▶ _TUGAS 1_: Tentukan apakah setiap pernyataan berikut sesuai dengan kutipan tentang perjalanan dari Lubuk Linggau. Jawab ya atau tidak dan sertakan kata-kata penentunya dari kutipan. (a) Mereka melanjutkan perjalanan menjelang pukul 09. (b) Suami ibu penjual itu berdagang soto di pasar. (c) Penulis lebih suka melintasi trek itu pada malam hari.

▶ _KUTIPAN_:
Setelah Dhifa sarapan lagi dengan soto di tempat ibu ini, menjelang jam 09 kami pun melanjutkan perjalanan. Tentu tak lupa membayar pesanab oleh oleh kami, 200.000,- kepada mereka.

Ohya selain dagang di sini, ternyata suaminya dagang soto di terminal. Orang Jawa, Pujakesuma yang ulet, dibantu oleh anak anak mereka dalam menjalankan usaha ini. Sebuah potret keluarga yang gigih dalam berusaha. Anak anaknya tetap sekolah, namun tetap bisa membantu ekonomi keluarga.

Pagi yang cerah, udara yang tak terlalu panas kami jalan sepanjang lintasan lurus dari Lubuk Linggau ini. Saya senang di trek ini karena bisa memacu laju kendaraan bagaikan di jalur toll.

Seharusnya jalur seperti ini yang dikembangkan oleh pemerintah, apalagi kalo bisa dijadikan dua jalur seperti jalan Pantura di pulau Jawa. Selain akan memberi keamanan dalam berkendaraan karena searah, juga akan membangkitkan ekonomi masyarakat sepanjang jalan nasional ini. Pembangunan akan dirasakan oleh seluruh lapisan masyarakan di sepanjang jalan. Pemukiman masyarakat, rumah makan, bengkel, dan ruko ruko perlahan lahan akan berdiri di sepanjang jalan ini. Multiplier effectnya akan jauh lebih terasa bagi masyarakat dibandingkan jalan toll yang hanya untuk segelintir orang saja.

Memacu kendaraan di trek lurus ini adalah suatu tantangan tersendiri bagi saya. Jujur saya lebih menyenangi jalan siang di trek ini, meskipun agak panas dan butuh AC yg lebih dibgin buat kenyamanan. Jalanan sepi, dan pagi itu tak banyak bus ataupun truk yang kami temui. Berbeda bila kita melintasinya di malam hari. Tetapi tetap kewaspadaan dijaga, karena silap sedikit saja bisa fatal akibatnya. Dan biasanya, beberapa kali melintasi trek ini dari Lubuk Linggau saya selalu sempatkan mandi buat jaga kesegaran diri, menghindari kantuk, dan rata rata kecepatan bisa dipacu di sekitaran 80-100 km/jam, bahkan sesekali diatas itu.

▶ _BAGIAN DATA_:
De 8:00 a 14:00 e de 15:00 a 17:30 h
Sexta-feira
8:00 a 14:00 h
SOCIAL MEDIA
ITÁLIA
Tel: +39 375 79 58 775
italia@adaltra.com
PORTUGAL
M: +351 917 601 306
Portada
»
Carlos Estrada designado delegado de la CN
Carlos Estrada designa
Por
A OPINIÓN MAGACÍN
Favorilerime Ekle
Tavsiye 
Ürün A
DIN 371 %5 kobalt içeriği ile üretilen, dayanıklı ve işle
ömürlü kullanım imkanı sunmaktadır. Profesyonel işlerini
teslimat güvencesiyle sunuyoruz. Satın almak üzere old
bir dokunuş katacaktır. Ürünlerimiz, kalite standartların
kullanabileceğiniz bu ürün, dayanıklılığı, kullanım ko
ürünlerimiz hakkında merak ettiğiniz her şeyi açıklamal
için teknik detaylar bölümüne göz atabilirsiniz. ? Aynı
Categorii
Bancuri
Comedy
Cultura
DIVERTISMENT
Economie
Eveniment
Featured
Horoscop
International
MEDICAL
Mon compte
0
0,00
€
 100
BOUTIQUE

▶ _TUGAS 2_: Ambil semua baris data pada Blok 1 dan tuliskan ulang tanpa perubahan apa pun.

▶ _JAWABAN YANG DIHARAPKAN 1_:
(a) Ya. Kutipan menyebutkan: "menjelang jam 09 kami pun melanjutkan perjalanan".
(b) Tidak. Kutipan menyebutkan: "ternyata suaminya dagang soto di terminal".
(c) Tidak. Kutipan menyebutkan: "Jujur saya lebih menyenangi jalan siang di trek ini".

▶ _JAWABAN YANG DIHARAPKAN 2_:
De 8:00 a 14:00 e de 15:00 a 17:30 h
Sexta-feira
8:00 a 14:00 h
SOCIAL MEDIA
ITÁLIA
Tel: +39 375 79 58 775
italia@adaltra.com
PORTUGAL
M: +351 917 601 306
Portada
»
Carlos Estrada designado delegado de la CN
Carlos Estrada designa
Por
A OPINIÓN MAGACÍN
Favorilerime Ekle
Tavsiye 
Ürün A
DIN 371 %5 kobalt içeriği ile üretilen, dayanıklı ve işle
ömürlü kullanım imkanı sunmaktadır. Profesyonel işlerini
teslimat güvencesiyle sunuyoruz. Satın almak üzere old
bir dokunuş katacaktır. Ürünlerimiz, kalite standartların
kullanabileceğiniz bu ürün, dayanıklılığı, kullanım ko
ürünlerimiz hakkında merak ettiğiniz her şeyi açıklamal
için teknik detaylar bölümüne göz atabilirsiniz. ? Aynı
Categorii
Bancuri
Comedy
Cultura
DIVERTISMENT
Economie
Eveniment
Featured
Horoscop
International
MEDICAL
Mon compte
0
0,00
€
 100
BOUTIQUE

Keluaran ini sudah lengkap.